Regina de Rozario, Faultlines (or, The questions you ask today will be the questions I ask tomorrow). Image courtesy of The Private Museum.

Regina De Rozario’s Faultlines (or, The questions you ask today will be the questions I ask tomorrow) is an autobiographical work featuring a litany of handwritten questions that the artist has been asked over the years, juxtaposed against childhood photographs of herself, posted on a structural pillar in the gallery.

The photographs depicting the artist as a smiling, happy child are in stark contrast to the intrusive nature of the questions posed. I was particularly interested in how some of the questions, for example, “What are you”, were written over and over again. De Rozario explained that the contexts of the questions could have been different, thereby necessitating endless repetition. “What are you”, is an ambiguous question that could refer to many things  – her race, her gender, her humanity or even her very existence. The directness and rudeness of this stark question highlight attempts to fix her identity and to place it within the questioner’s own understanding of stereotypical and conventional contexts.

Artist Susie Wong’s pencil and wash drawings of screen-grabs from the 1960 film “The World of Suzie Wong” (I Can’t Tell, Don’t Leave and How Much I Need You) are part of her exploration of various themes arising from the movie, in which the titular character, Wanchai working girl, Suzie Wong, and English artist, Robert Lomax, overcome various obstacles to true love and end up with their happily-ever-after. (Previous works exploring themes arising from the film include her installation, Take Care of Me, part of Opening Day, a four-part series of artistic interventions housed in the common space on the top floor of Upper Serangoon Shopping Centre.)

Works by Singapore artist Susie Wong, titled I Can’t Tell, Don’t Leave and How Much I Need You.
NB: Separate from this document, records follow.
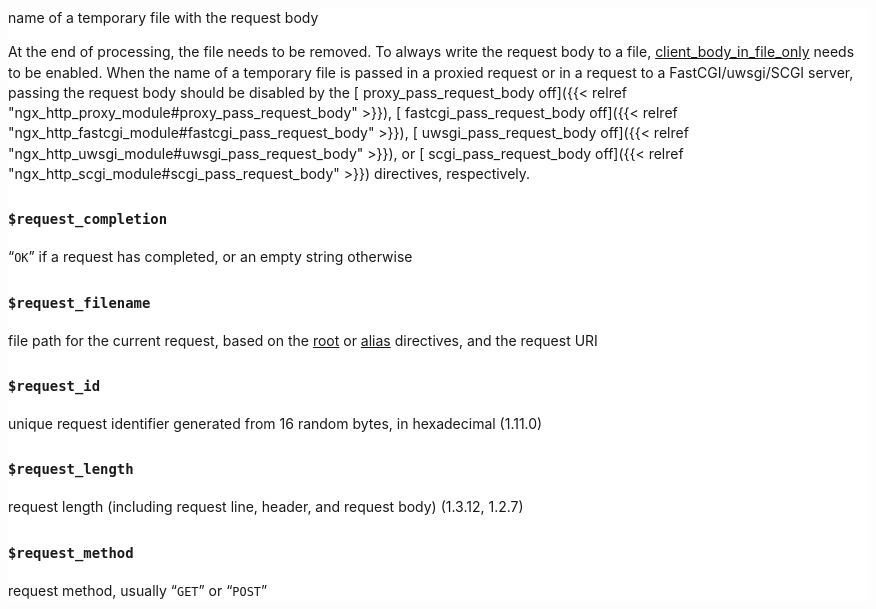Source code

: name of a temporary file with the request body

At the end of processing, the file needs to be removed.
To always write the request body to a file,
[client_body_in_file_only](#client_body_in_file_only) needs to be enabled.
When the name of a temporary file is passed in a proxied request
or in a request to a FastCGI/uwsgi/SCGI server,
passing the request body should be disabled by the
[
proxy_pass_request_body off]({{< relref "ngx_http_proxy_module#proxy_pass_request_body" >}}),
[
fastcgi_pass_request_body off]({{< relref "ngx_http_fastcgi_module#fastcgi_pass_request_body" >}}),
[
uwsgi_pass_request_body off]({{< relref "ngx_http_uwsgi_module#uwsgi_pass_request_body" >}}), or
[
scgi_pass_request_body off]({{< relref "ngx_http_scgi_module#scgi_pass_request_body" >}})
directives, respectively.



### `$request_completion`


“`OK`” if a request has completed,
or an empty string otherwise



### `$request_filename`


file path for the current request, based on the
[root](#root) or [alias](#alias)
directives, and the request URI



### `$request_id`


unique request identifier
generated from 16 random bytes, in hexadecimal (1.11.0)



### `$request_length`


request length (including request line, header, and request body)
(1.3.12, 1.2.7)



### `$request_method`


request method, usually
“`GET`” or “`POST`”

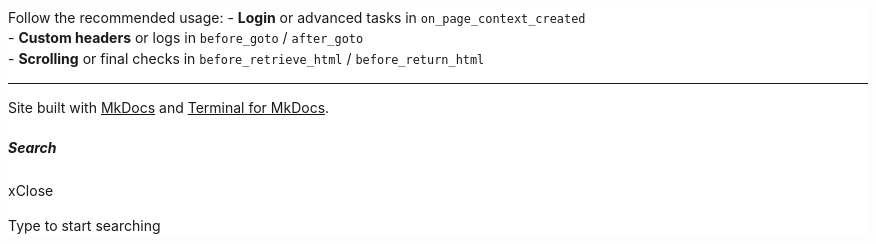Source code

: 

Follow the recommended usage: \- **Login** or advanced tasks in `on_page_context_created`  
\- **Custom headers** or logs in `before_goto` / `after_goto`  
\- **Scrolling** or final checks in `before_retrieve_html` / `before_return_html`

* * *

Site built with [MkDocs](http://www.mkdocs.org) and [Terminal for MkDocs](https://github.com/ntno/mkdocs-terminal). 

##### Search

xClose

Type to start searching
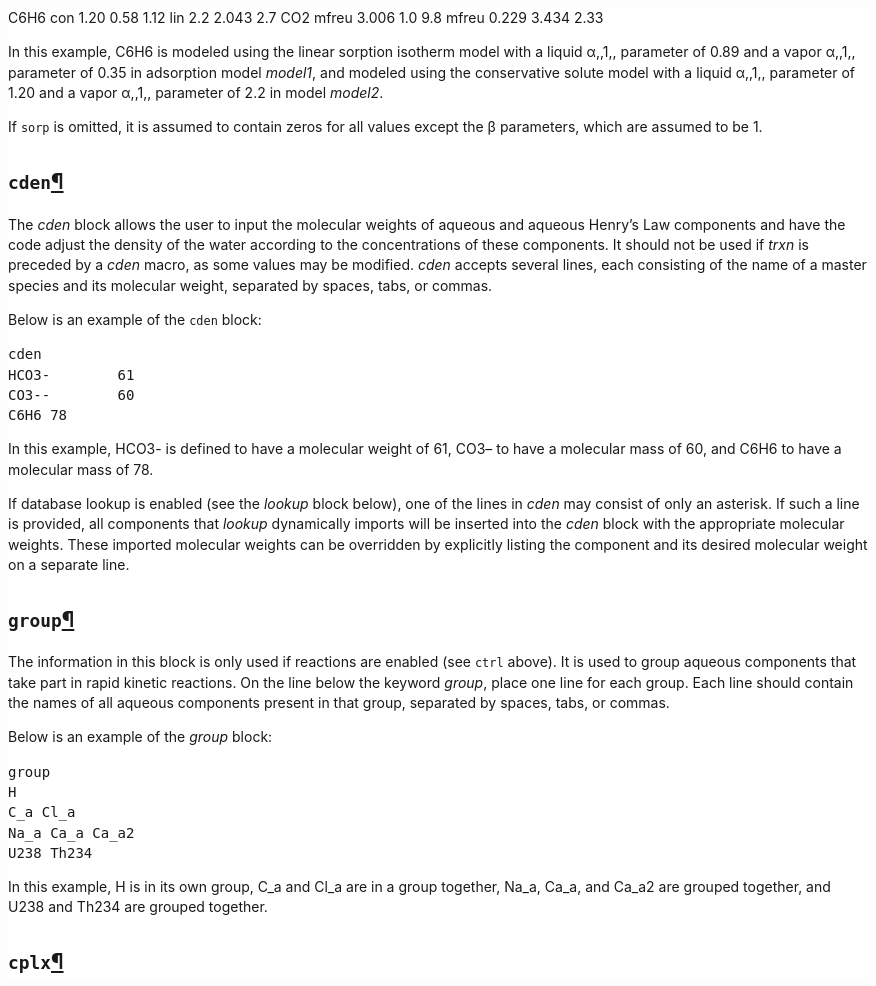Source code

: <span class="n">C6H6</span> <span class="n">con</span>     <span class="mf">1.20</span>    <span class="mf">0.58</span>    <span class="mf">1.12</span>    <span class="n">lin</span>     <span class="mf">2.2</span>     <span class="mf">2.043</span>   <span class="mf">2.7</span>
<span class="n">CO2</span>  <span class="n">mfreu</span>   <span class="mf">3.006</span>   <span class="mf">1.0</span>     <span class="mf">9.8</span>     <span class="n">mfreu</span>   <span class="mf">0.229</span>   <span class="mf">3.434</span>   <span class="mf">2.33</span>
</pre></div>
</div>
<p>In this example, C6H6 is modeled using the linear sorption isotherm model with a liquid α,,1,, parameter of 0.89 and a vapor α,,1,, parameter of 0.35 in adsorption model <cite>model1</cite>, and modeled using the conservative solute model with a liquid α,,1,, parameter of 1.20 and a vapor α,,1,, parameter of 2.2 in model <cite>model2</cite>.</p>
<p>If <code class="docutils literal notranslate"><span class="pre">sorp</span></code> is omitted, it is assumed to contain zeros for all values except the β parameters, which are assumed to be 1.</p>
</div>
<div class="section" id="cden">
<h2><code class="docutils literal notranslate"><span class="pre">cden</span></code><a class="headerlink" href="#cden" title="Permalink to this headline">¶</a></h2>
<p>The <cite>cden</cite> block allows the user to input the molecular weights of aqueous and aqueous Henry’s Law components and have the code adjust the density of the water according to the concentrations of these components.  It should not be used if <cite>trxn</cite> is preceded by a <cite>cden</cite> macro, as some values may be modified.  <cite>cden</cite> accepts several lines, each consisting of the name of a master species and its molecular weight, separated by spaces, tabs, or commas.</p>
<p>Below is an example of the <code class="docutils literal notranslate"><span class="pre">cden</span></code> block:</p>
<div class="code highlight-default notranslate"><div class="highlight"><pre><span></span><span class="n">cden</span>
<span class="n">HCO3</span><span class="o">-</span>        <span class="mi">61</span>
<span class="n">CO3</span><span class="o">--</span>        <span class="mi">60</span>
<span class="n">C6H6</span> <span class="mi">78</span>
</pre></div>
</div>
<p>In this example, HCO3- is defined to have a molecular weight of 61, CO3– to have a molecular mass of 60, and C6H6 to have a molecular mass of 78.</p>
<p>If database lookup is enabled (see the <cite>lookup</cite> block below), one of the lines in <cite>cden</cite> may consist of only an asterisk.  If such a line is provided, all components that <cite>lookup</cite> dynamically imports will be inserted into the <cite>cden</cite> block with the appropriate molecular weights.  These imported molecular weights can be overridden by explicitly listing the component and its desired molecular weight on a separate line.</p>
</div>
<div class="section" id="group">
<h2><code class="docutils literal notranslate"><span class="pre">group</span></code><a class="headerlink" href="#group" title="Permalink to this headline">¶</a></h2>
<p>The information in this block is only used if reactions are enabled (see <code class="docutils literal notranslate"><span class="pre">ctrl</span></code> above).  It is used to group aqueous components that take part in rapid kinetic reactions.  On the line below the keyword <cite>group</cite>, place one line for each group.  Each line should contain the names of all aqueous components present in that group, separated by spaces, tabs, or commas.</p>
<p>Below is an example of the <cite>group</cite> block:</p>
<div class="code highlight-default notranslate"><div class="highlight"><pre><span></span><span class="n">group</span>
<span class="n">H</span>
<span class="n">C_a</span> <span class="n">Cl_a</span>
<span class="n">Na_a</span> <span class="n">Ca_a</span> <span class="n">Ca_a2</span>
<span class="n">U238</span> <span class="n">Th234</span>
</pre></div>
</div>
<p>In this example, H is in its own group, C_a and Cl_a are in a group together, Na_a, Ca_a, and Ca_a2 are grouped together, and U238 and Th234 are grouped together.</p>
</div>
<div class="section" id="cplx">
<h2><code class="docutils literal notranslate"><span class="pre">cplx</span></code><a class="headerlink" href="#cplx" title="Permalink to this headline">¶</a></h2>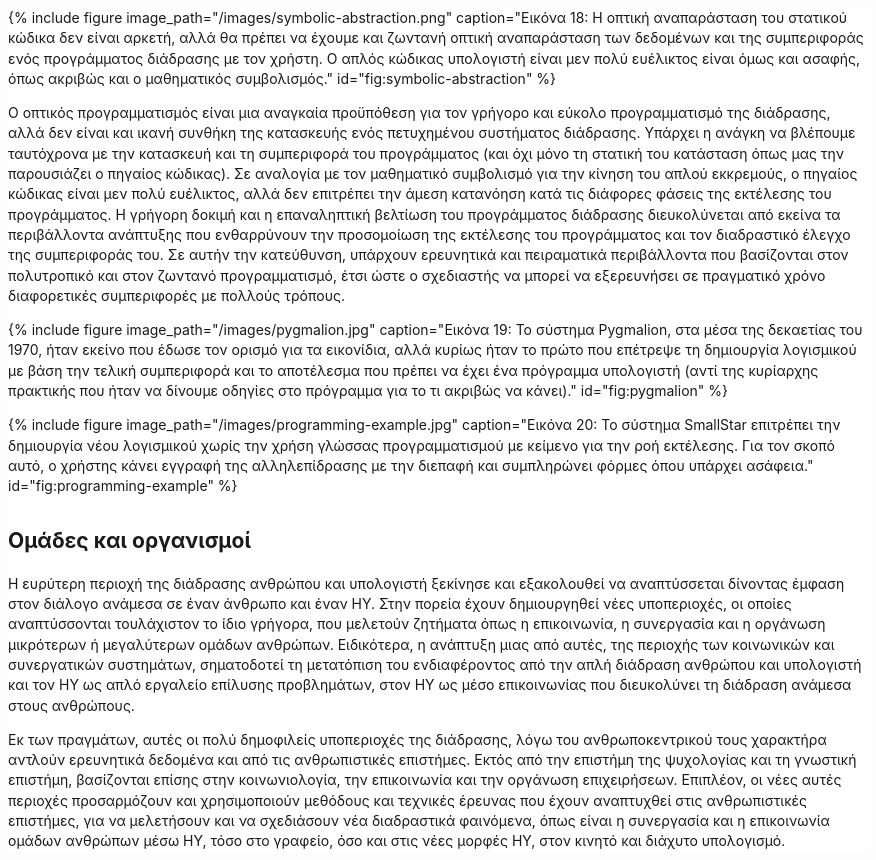 {% include figure image_path="/images/symbolic-abstraction.png" caption="Εικόνα 18: Η οπτική αναπαράσταση του στατικού κώδικα δεν είναι αρκετή, αλλά θα πρέπει να έχουμε και ζωντανή οπτική αναπαράσταση των δεδομένων και της συμπεριφοράς ενός προγράμματος διάδρασης με τον χρήστη. Ο απλός κώδικας υπολογιστή είναι μεν πολύ ευέλικτος είναι όμως και ασαφής, όπως ακριβώς και ο μαθηματικός συμβολισμός." id="fig:symbolic-abstraction" %}

Ο οπτικός προγραμματισμός είναι μια αναγκαία προϋπόθεση για τον γρήγορο
και εύκολο προγραμματισμό της διάδρασης, αλλά δεν είναι και ικανή
συνθήκη της κατασκευής ενός πετυχημένου συστήματος διάδρασης. Υπάρχει η
ανάγκη να βλέπουμε ταυτόχρονα με την κατασκευή και τη συμπεριφορά του
προγράμματος (και όχι μόνο τη στατική του κατάσταση όπως μας την
παρουσιάζει ο πηγαίος κώδικας). Σε αναλογία με τον μαθηματικό συμβολισμό
για την κίνηση του απλού εκκρεμούς, ο πηγαίος κώδικας είναι μεν πολύ
ευέλικτος, αλλά δεν επιτρέπει την άμεση κατανόηση κατά τις διάφορες
φάσεις της εκτέλεσης του προγράμματος. Η γρήγορη δοκιμή και η
επαναληπτική βελτίωση του προγράμματος διάδρασης διευκολύνεται από
εκείνα τα περιβάλλοντα ανάπτυξης που ενθαρρύνουν την προσομοίωση της
εκτέλεσης του προγράμματος και τον διαδραστικό έλεγχο της συμπεριφοράς
του. Σε αυτήν την κατεύθυνση, υπάρχουν ερευνητικά και πειραματικά
περιβάλλοντα που βασίζονται στον πολυτροπικό και στον ζωντανό
προγραμματισμό, έτσι ώστε ο σχεδιαστής να μπορεί να εξερευνήσει σε
πραγματικό χρόνο διαφορετικές συμπεριφορές με πολλούς τρόπους.

{% include figure image_path="/images/pygmalion.jpg" caption="Εικόνα 19: Το σύστημα Pygmalion, στα μέσα της δεκαετίας του 1970, ήταν εκείνο που έδωσε τον ορισμό για τα εικονίδια, αλλά κυρίως ήταν το πρώτο που επέτρεψε τη δημιουργία λογισμικού με βάση την τελική συμπεριφορά και το αποτέλεσμα που πρέπει να έχει ένα πρόγραμμα υπολογιστή (αντί της κυρίαρχης πρακτικής που ήταν να δίνουμε οδηγίες στο πρόγραμμα για το τι ακριβώς να κάνει)." id="fig:pygmalion" %}

{% include figure image_path="/images/programming-example.jpg" caption="Εικόνα 20: Το σύστημα SmallStar επιτρέπει την δημιουργία νέου λογισμικού χωρίς την χρήση γλώσσας προγραμματισμού με κείμενο για την ροή εκτέλεσης. Για τον σκοπό αυτό, ο χρήστης κάνει εγγραφή της αλληλεπίδρασης με την διεπαφή και συμπληρώνει φόρμες όπου υπάρχει ασάφεια." id="fig:programming-example" %}

## Ομάδες και οργανισμοί

Η ευρύτερη περιοχή της διάδρασης ανθρώπου και υπολογιστή ξεκίνησε και
εξακολουθεί να αναπτύσσεται δίνοντας έμφαση στον διάλογο ανάμεσα σε έναν
άνθρωπο και έναν ΗΥ. Στην πορεία έχουν δημιουργηθεί νέες υποπεριοχές, οι
οποίες αναπτύσσονται τουλάχιστον το ίδιο γρήγορα, που μελετούν ζητήματα
όπως η επικοινωνία, η συνεργασία και η οργάνωση μικρότερων ή μεγαλύτερων
ομάδων ανθρώπων. Ειδικότερα, η ανάπτυξη μιας από αυτές, της περιοχής των
κοινωνικών και συνεργατικών συστημάτων, σηματοδοτεί τη μετατόπιση του
ενδιαφέροντος από την απλή διάδραση ανθρώπου και υπολογιστή και τον ΗΥ
ως απλό εργαλείο επίλυσης προβλημάτων, στον ΗΥ ως μέσο επικοινωνίας που
διευκολύνει τη διάδραση ανάμεσα στους ανθρώπους.

Εκ των πραγμάτων, αυτές οι πολύ δημοφιλείς υποπεριοχές της διάδρασης,
λόγω του ανθρωποκεντρικού τους χαρακτήρα αντλούν ερευνητικά δεδομένα και
από τις ανθρωπιστικές επιστήμες. Εκτός από την επιστήμη της ψυχολογίας
και τη γνωστική επιστήμη, βασίζονται επίσης στην κοινωνιολογία, την
επικοινωνία και την οργάνωση επιχειρήσεων. Επιπλέον, οι νέες αυτές
περιοχές προσαρμόζουν και χρησιμοποιούν μεθόδους και τεχνικές έρευνας
που έχουν αναπτυχθεί στις ανθρωπιστικές επιστήμες, για να μελετήσουν και
να σχεδιάσουν νέα διαδραστικά φαινόμενα, όπως είναι η συνεργασία και η
επικοινωνία ομάδων ανθρώπων μέσω ΗΥ, τόσο στο γραφείο, όσο και στις νέες
μορφές ΗΥ, στον κινητό και διάχυτο υπολογισμό.
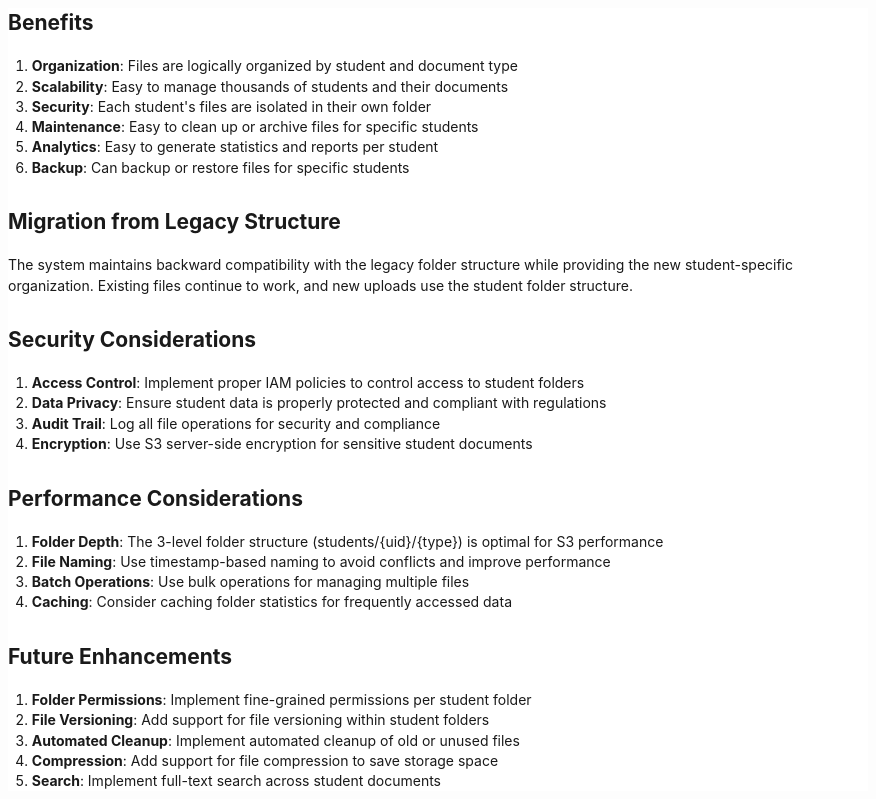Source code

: ## Benefits

1. **Organization**: Files are logically organized by student and document type
2. **Scalability**: Easy to manage thousands of students and their documents
3. **Security**: Each student's files are isolated in their own folder
4. **Maintenance**: Easy to clean up or archive files for specific students
5. **Analytics**: Easy to generate statistics and reports per student
6. **Backup**: Can backup or restore files for specific students

## Migration from Legacy Structure

The system maintains backward compatibility with the legacy folder structure while providing the new student-specific organization. Existing files continue to work, and new uploads use the student folder structure.

## Security Considerations

1. **Access Control**: Implement proper IAM policies to control access to student folders
2. **Data Privacy**: Ensure student data is properly protected and compliant with regulations
3. **Audit Trail**: Log all file operations for security and compliance
4. **Encryption**: Use S3 server-side encryption for sensitive student documents

## Performance Considerations

1. **Folder Depth**: The 3-level folder structure (students/{uid}/{type}) is optimal for S3 performance
2. **File Naming**: Use timestamp-based naming to avoid conflicts and improve performance
3. **Batch Operations**: Use bulk operations for managing multiple files
4. **Caching**: Consider caching folder statistics for frequently accessed data

## Future Enhancements

1. **Folder Permissions**: Implement fine-grained permissions per student folder
2. **File Versioning**: Add support for file versioning within student folders
3. **Automated Cleanup**: Implement automated cleanup of old or unused files
4. **Compression**: Add support for file compression to save storage space
5. **Search**: Implement full-text search across student documents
Image courtesy of The Private Museum.

In the context of this exhibition, the works most obviously become a commentary on the well-known stereotype in popular culture of the exotic, hypersexualised and subservient Oriental female, an idea as pervasive today as it was more than 50 years ago, given the appeal that Asian women apparently hold for members of the Alt-Right movement in the US today! The works make reference to the thematic “self” and “other” in the wider global context of how the West views the East, where Asia becomes the exotic “Other”, defined purely by what the West is not.

Ultimately, You, Other; I, Another was a thought-provoking show, and my conversations with the artists and Dr Lingham left me with many deep and lingering impressions. The show could not be more relevant in our present times when notions of self-perception and difference have given rise to deep-rooted prejudices and feelings of antipathy that have influenced policies and politics on a global scale.

Do pay You, Other; I, Another a visit before it closes. Originally slated to close on 24 June, I’ve just been informed that show’s run will be extended to 22 July 2018. The Private Museum’s opening hours are from 10 am to 7 pm on weekdays and from 11 am to 5 pm on Saturdays and Sundays.



Note: The title of this article references the song Every You, Every Me by British alternative rock band, Placebo, which was used in the soundtrack of the movie Cruel Intentions. The feature image was provided by The Private Museum.